На часах ее брелок: серебряный полковничий погон с вензелем на оборо-
те.
До боли хочется, чтобы она скорее записала температуру и ушла. Чужая,
злая.
Заледенелые окна сизы, мертвы. От них на все легла мутная тягучая
марь. Затянула людей и предметы, - не боится даже смерти. Умрет один,
другой, третий, - она и над ними сомкнется. И пусть хлюпают родные по-
койному глаза и губы, пусть заламываются руки, - марь, запахи камфоры,
иода, карболки все так же будут плескаться в лица.
В груди Пимена минутами холодеет: ведь за ним, когда он поправится,
пойдет все это - марь, больные, сестры, сиделки. И будет преследовать
его, как преследует раздробленная на куски прожитая жизнь. Будет томить,
пока не заставит писать себя, пока полотнами не повиснет на стенах.
Оно уже пробралось в больничный альбом и живет там бредовыми глазами.
На одной из страниц уже реет белым знаменем докторский халат. Сведенные
болью руки мечутся перед ним и качают его:
- Спаси, спаси...
VII.
Москву ударил влажный ветер, и она залучилась. Крыши роняли стеклян-
ные косы и весело вщелкивали в тротуары капли. Прокопченным домам сни-
лись цветы, тепло. А Фелю не покидало ночное. Лишь под вечер, на Красной
площади, она заметила, что небо особенно сине. Коричневый купол из-за
стены плеснул в нее четким багровым флагом. Бугорки могил из-под снега
сказали: жизнь не кончается. Следы пуль слились с флагом, с синью, со
звоном древних колоколов глазастой башни, с церковью, что в кресты вон-
зила радужные головы.
- Да, да, жизнь не кончается.
Сердце стало шире, но передняя больницы сдавила его. И не холодом, не
мраком, - ладонями, что хватали из рук последние бумажки. С трудом пода-
вила боль и в палату вошла с улыбкой.
- А ты мне сегодня снилась.
- Да? это хорошо... И какой снилась?
- Пришла с большим узлом, - начал Пимен и нахмурился: - Я только о
еде и думаю.

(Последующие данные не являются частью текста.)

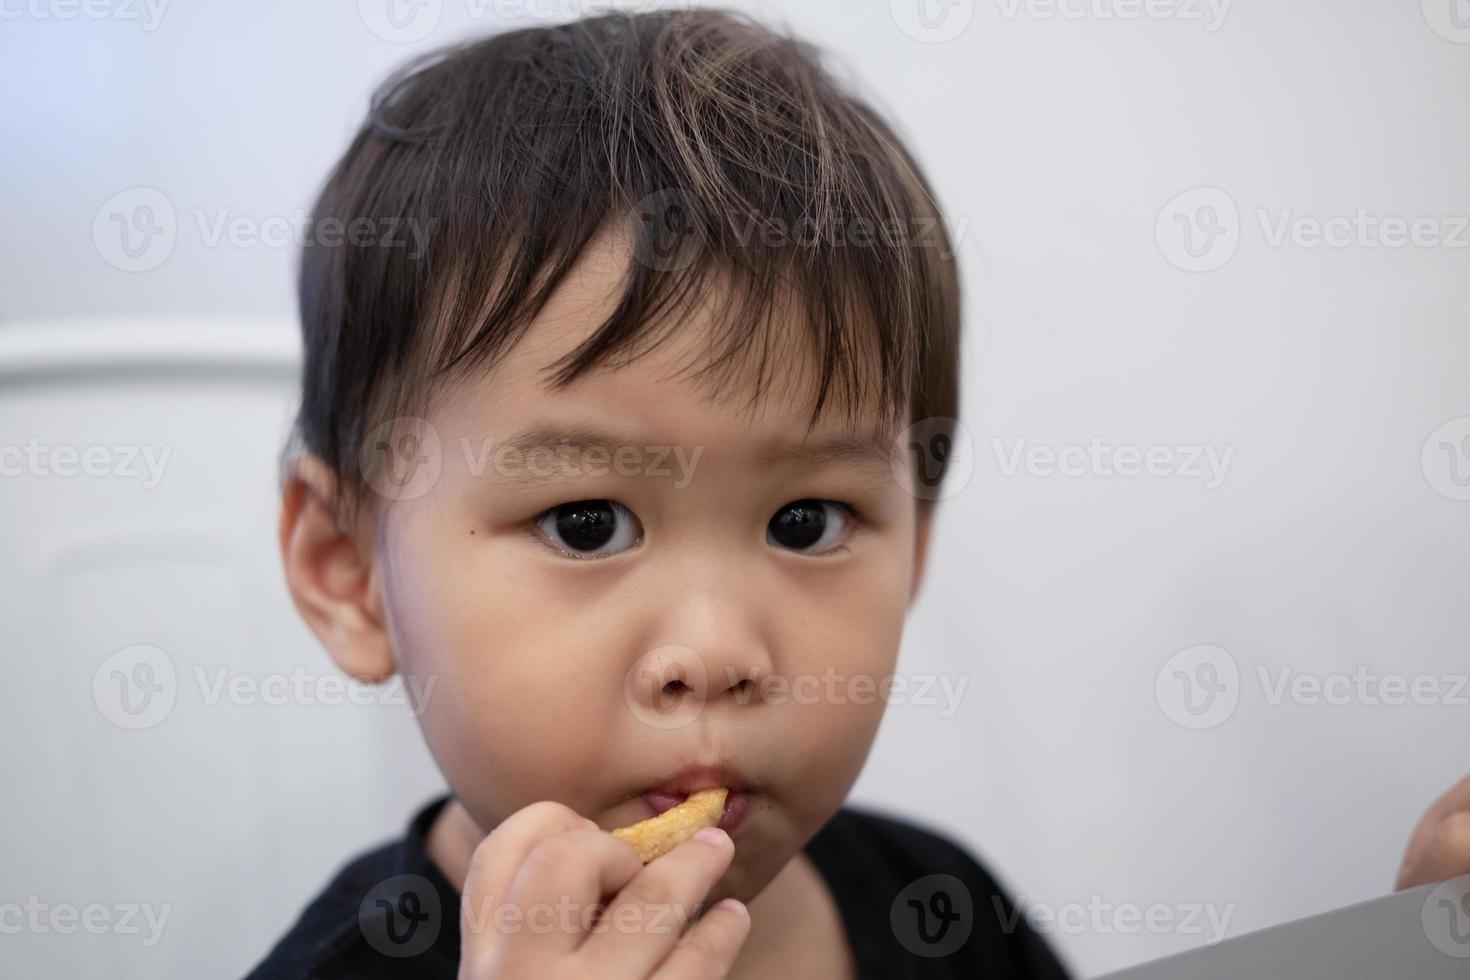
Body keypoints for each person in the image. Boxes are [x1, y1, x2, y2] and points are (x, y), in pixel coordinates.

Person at [249, 8, 1469, 978]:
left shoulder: (941, 908)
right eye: (586, 522)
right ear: (348, 570)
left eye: (806, 522)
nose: (717, 654)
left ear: (916, 548)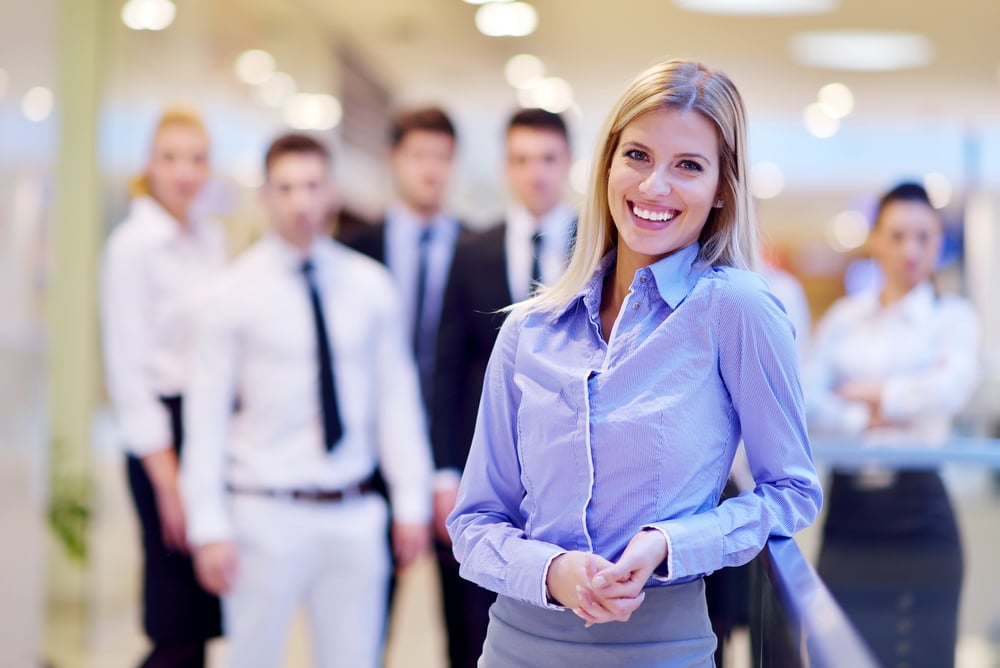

Продай что-нибудь из картин, а то...
- Из картин? - вздрогнула Феля. - Видишь, как все совпадает: я нес-
колько дней только об этом и думаю. Меня даже глаза твои не взлюбили за
это... все снятся, будят меня...
- Ничего, продавай. Меня опять знобит, опять головокружения. Говорят,
питаюсь плохо, грозят осложнениями.
- Да, да, я продам, продам. Перевезу тебя, каждый день буду топить. И
мне дома тяжело...
Шептала о криках, о ржаньи, о ночной Москве, о шевелившейся в углу
ситцевой занавеске. А Пимен порывался взять у нее узелок. Не мог слушать
и стискивал зубы.
- Есть, есть, - гудело в нем...
VIII.
Оттаявшие днем ледяные бельма впустили в комнату лунный свет, и гла-
за, когда Феля уснула, заговорили:
- Убивать можно.
- Можно? А если смерти нет?
- Это бога нет, а смерть есть!
- Есть?
- Люди каждый день умирают.
- Это кажется: они не умирают, - уходят друг в друга.
- А-а! Ну, а есть они хотят?
- Хотят.
- Значит и смерть есть!
- Голодные даже трупы едят.
- Выкапывают их.
- Крадут и едят.
- Да, все едят.
- И детей?
- Своих?
- Да... и чужих воруют...
- Всех, все едят.
- Вот нам бы поесть.
- Да, и вдоволь.
- Е-е-есть!
Глаза детей, баранов и козлов в ужасе закричали:
- Мама! ма-а-а, с'едят!
- Мэ-э-э!
Детские глаза звенели "а-а-а", а бараньи "э-э-э". Коровьи захлебну-
лись жутким мыком. Голова Фели с подушки прыгнула в звеневшую тишину.
Вокруг тяжело клубилось дыхание. С освещенной луною стены свирепо уста-
вились глаза голодных: помешала. Глаза детей сияли ей, как матери. Глаза
баранов и козлов были широки, но улыбались, будто увидели пастуха.
"Это оттого, что Пим там... Нет, вчера читала о голоде и людоедстве,
- решила Феля, но тут же выпрямилась и вскочила: Зачем я поддаюсь это-
му?" Зажгла свет, порывисто прошла в угол, сняла с огромного полотна за-
навеску и глянула на него.
Подвал тюрьмы. Окно забрано решеткой. Квадраты света выхватывают же-
лезную дверь и пятерых. Старший тюремный надзиратель. Перед ним, на по-
лу, три младших держат арестанта в синей куртке. Один мешает ему выпря-
миться, а двое заковывают его в кандалы. Одна нога уже закована, другая
прислонена к наковальне. Лица надзирателей разгорячены: Кандальник соп-
ротивляется, грозит рукой, кричит... Надзиратели бьют по заклепке тороп-
ливо, промахиваются, и на желтоватой ноге Кандальника темнеет исси-
ня-красное пятно. Глаза старшего выпучены... Напруженная рука Кандальни-
ка, его влажные губы и яркие глаза кричат:
- Закуете?! Заковывайте! А еще что сделаете?! Убьете?! Убивайте!.. А
еще что?! Ничего... А если я не один?! Если я это все?! Все, понимаете?